--- What you are asked to do ---
The answer is all of the data repeated exactly, with each picture omitted.

--- Joint position lists ---
···

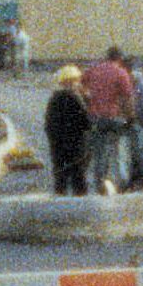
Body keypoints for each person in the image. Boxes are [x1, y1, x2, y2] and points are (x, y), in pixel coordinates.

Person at [81, 45, 136, 194]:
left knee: (99, 152)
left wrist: (88, 101)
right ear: (119, 58)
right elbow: (127, 98)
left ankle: (100, 184)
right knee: (118, 151)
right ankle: (122, 183)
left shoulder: (93, 70)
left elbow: (81, 86)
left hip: (95, 117)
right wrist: (130, 118)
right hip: (113, 117)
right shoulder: (121, 72)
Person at [43, 66, 90, 196]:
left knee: (60, 176)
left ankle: (59, 201)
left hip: (58, 144)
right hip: (76, 144)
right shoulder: (76, 98)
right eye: (77, 80)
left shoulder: (54, 98)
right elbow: (86, 120)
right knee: (78, 177)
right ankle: (80, 205)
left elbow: (48, 124)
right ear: (72, 81)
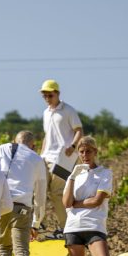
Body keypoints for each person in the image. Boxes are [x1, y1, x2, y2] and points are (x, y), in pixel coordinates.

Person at [63, 136, 114, 256]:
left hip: (94, 225)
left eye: (88, 151)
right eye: (82, 151)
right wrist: (73, 177)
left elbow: (97, 201)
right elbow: (66, 202)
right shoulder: (73, 175)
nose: (85, 155)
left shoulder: (104, 173)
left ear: (95, 152)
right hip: (73, 226)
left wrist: (77, 204)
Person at [39, 79, 82, 237]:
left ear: (57, 93)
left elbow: (79, 130)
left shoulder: (68, 110)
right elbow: (47, 136)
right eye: (44, 95)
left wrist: (72, 146)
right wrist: (40, 155)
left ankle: (66, 228)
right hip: (46, 157)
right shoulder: (45, 113)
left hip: (63, 158)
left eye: (50, 95)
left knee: (57, 193)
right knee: (39, 190)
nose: (47, 98)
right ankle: (38, 225)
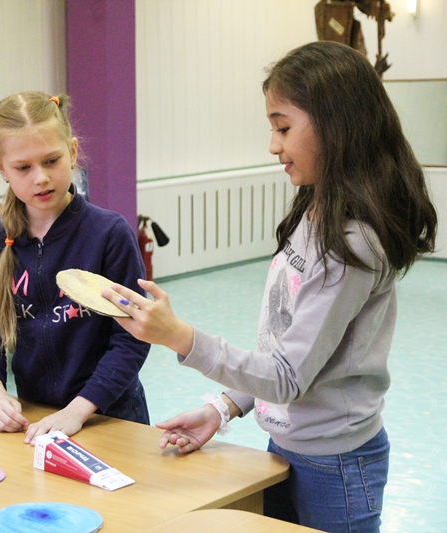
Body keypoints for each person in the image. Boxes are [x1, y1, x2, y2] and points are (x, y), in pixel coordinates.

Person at [103, 41, 437, 532]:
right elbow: (284, 346)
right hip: (285, 444)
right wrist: (224, 406)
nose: (273, 145)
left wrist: (179, 336)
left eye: (283, 128)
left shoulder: (355, 243)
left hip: (337, 466)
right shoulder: (314, 208)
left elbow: (286, 376)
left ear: (337, 126)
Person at [0, 91, 150, 444]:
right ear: (1, 168)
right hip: (35, 417)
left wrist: (78, 411)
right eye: (23, 168)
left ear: (73, 152)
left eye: (51, 161)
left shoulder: (109, 234)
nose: (40, 178)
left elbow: (131, 339)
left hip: (110, 416)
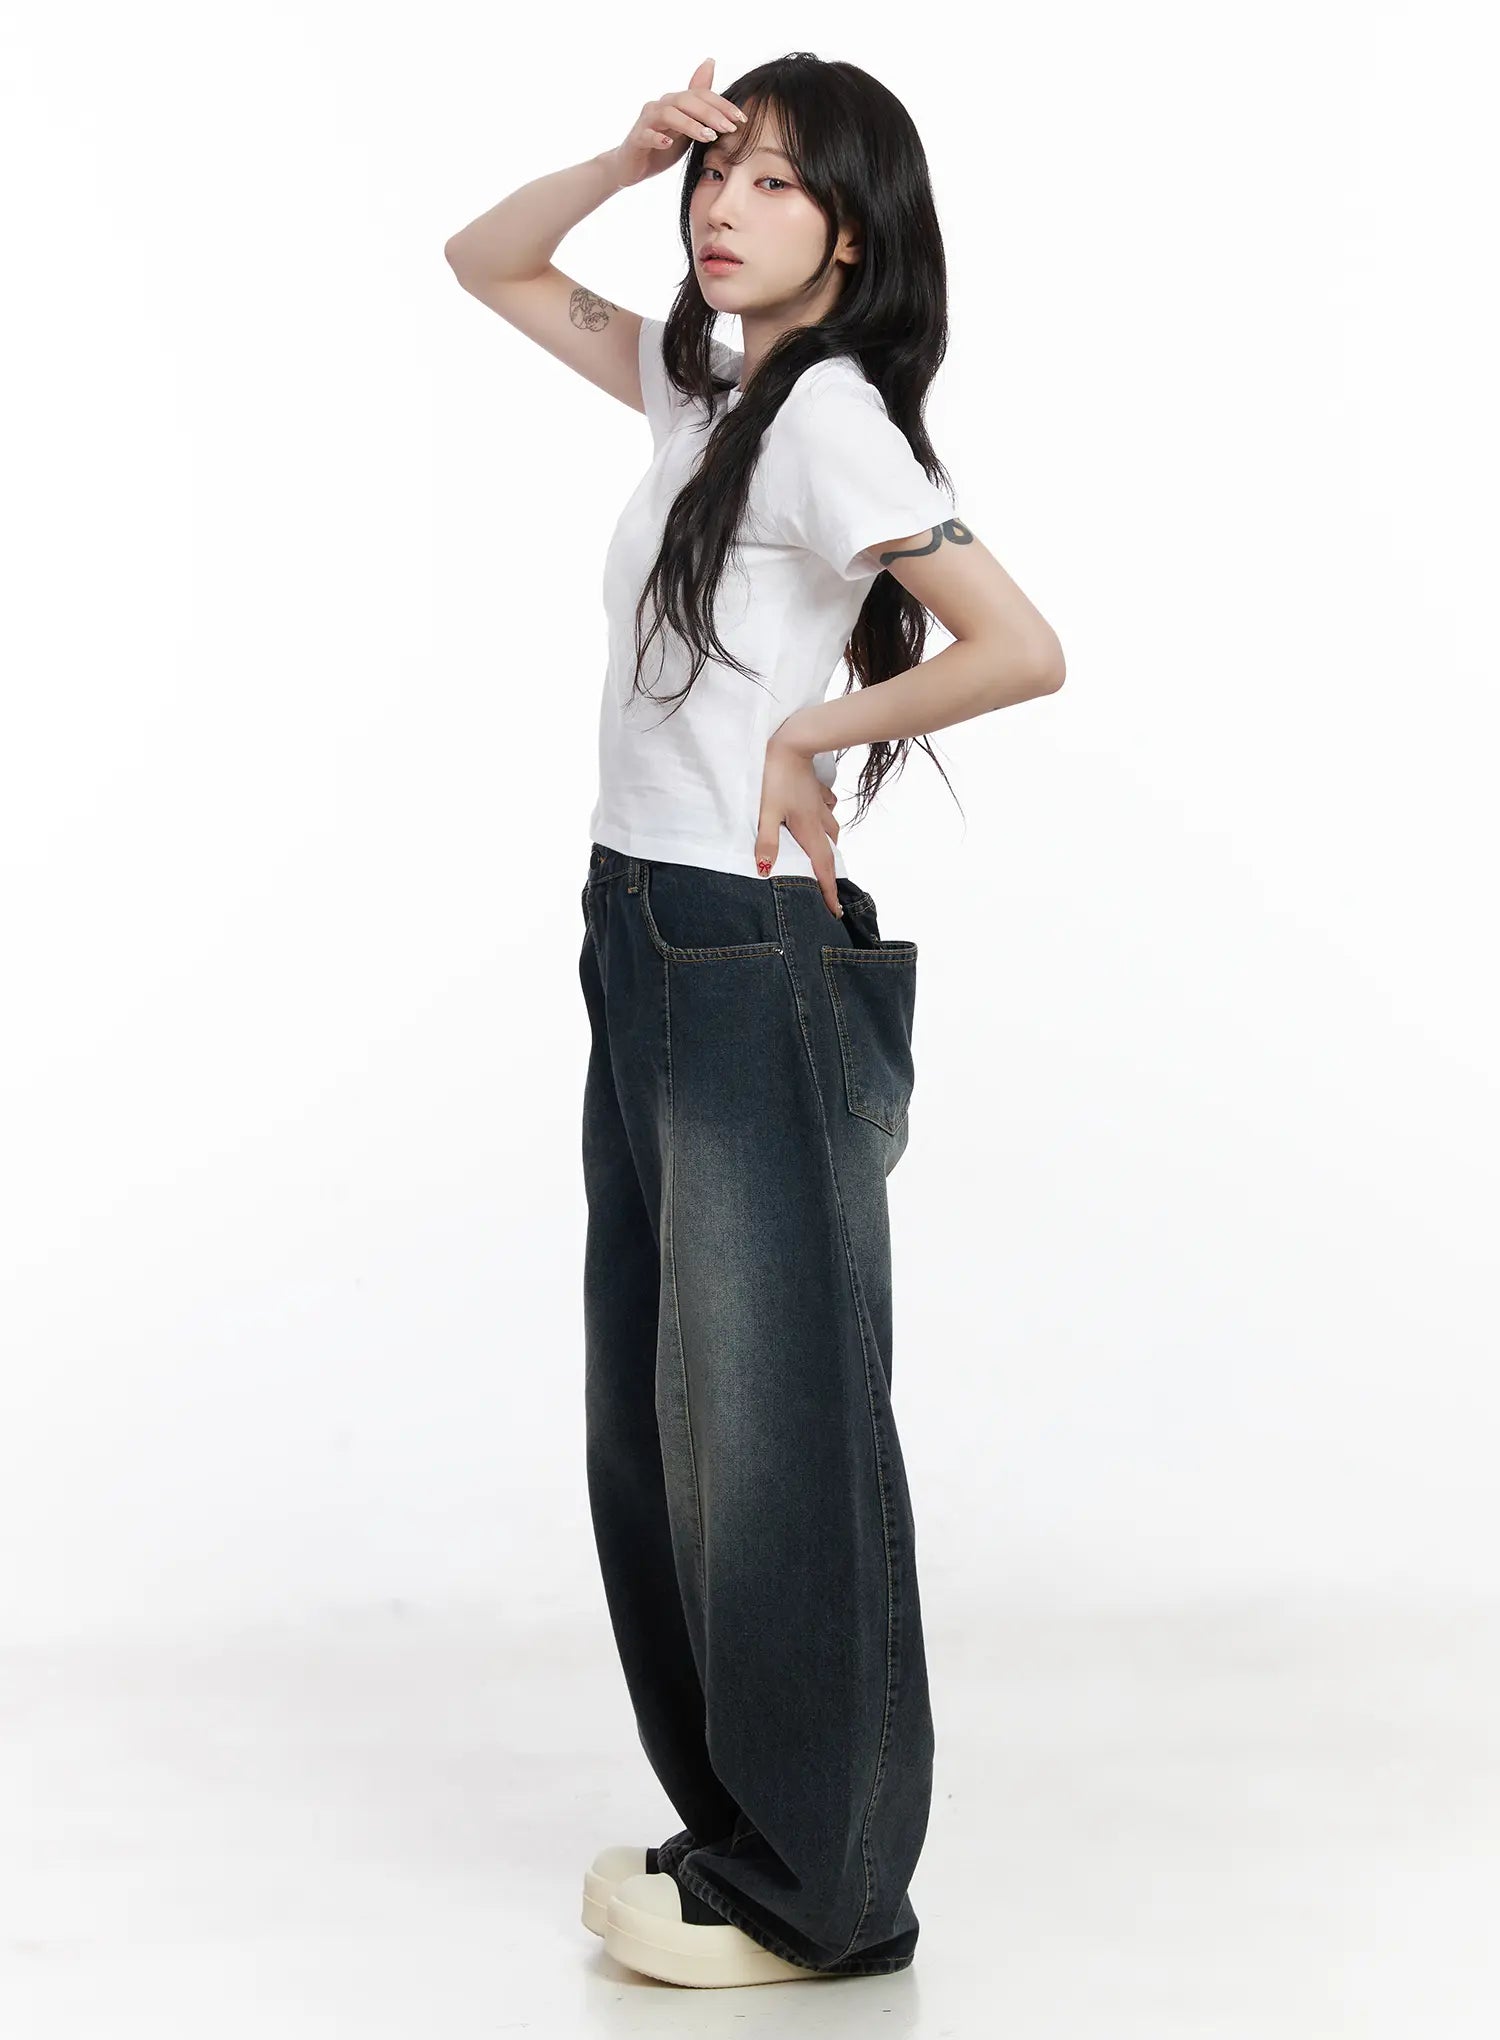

···

--- Your response ---
Body keypoints for each person in the image. Boxes are [x1, y1, x2, y2] and points are (x, y), in pixel coordinates.

Person at [81, 45, 136, 194]:
left knee: (99, 152)
left wrist: (88, 101)
right ear: (119, 58)
right elbow: (127, 98)
left ankle: (100, 184)
right knee: (118, 151)
right ankle: (122, 183)
left shoulder: (93, 70)
left elbow: (81, 86)
left hip: (95, 117)
right wrist: (130, 118)
right hip: (113, 117)
right shoulder: (121, 72)
Person at [43, 66, 90, 196]:
left knee: (60, 176)
left ankle: (59, 201)
left hip: (58, 144)
right hip: (76, 144)
right shoulder: (76, 98)
right eye: (77, 80)
left shoulder: (54, 98)
right elbow: (86, 120)
right knee: (78, 177)
right ankle: (80, 205)
left elbow: (48, 124)
right ear: (72, 81)
Body keypoints for each person in the image. Boxes are [x1, y1, x2, y2] and points are (x, y), in pixel coordinates.

Person at [63, 136, 114, 256]:
left hip: (94, 225)
left eye: (88, 151)
right eye: (82, 151)
right wrist: (73, 177)
left elbow: (97, 201)
right elbow: (66, 202)
right shoulder: (73, 175)
nose: (85, 155)
left shoulder: (104, 173)
left ear: (95, 152)
right hip: (73, 226)
left wrist: (77, 204)
Person at [39, 79, 82, 237]:
left ear: (57, 93)
left elbow: (79, 130)
left shoulder: (68, 110)
right elbow: (47, 136)
right eye: (44, 95)
left wrist: (72, 146)
right wrist: (40, 155)
left ankle: (66, 228)
right hip: (46, 157)
right shoulder: (45, 113)
left hip: (63, 158)
left eye: (50, 95)
left knee: (57, 193)
right knee: (39, 190)
nose: (47, 98)
right ankle: (38, 225)
Body keypoints for each person in the image. Boxes are [x1, y1, x2, y2] and points are (x, y), in pixel coordinates.

Person at [103, 41, 437, 532]:
right elbow: (284, 346)
right hip: (285, 444)
right wrist: (224, 406)
nose: (273, 145)
left wrist: (179, 336)
left eye: (283, 128)
left shoulder: (355, 243)
left hip: (337, 466)
right shoulder: (314, 208)
left elbow: (286, 376)
left ear: (337, 126)
Person at [0, 91, 150, 444]:
right ear: (1, 168)
right hip: (35, 417)
left wrist: (78, 411)
right eye: (23, 168)
left ear: (73, 152)
left eye: (51, 161)
left shoulder: (109, 234)
nose: (40, 178)
left elbow: (131, 339)
left hip: (110, 416)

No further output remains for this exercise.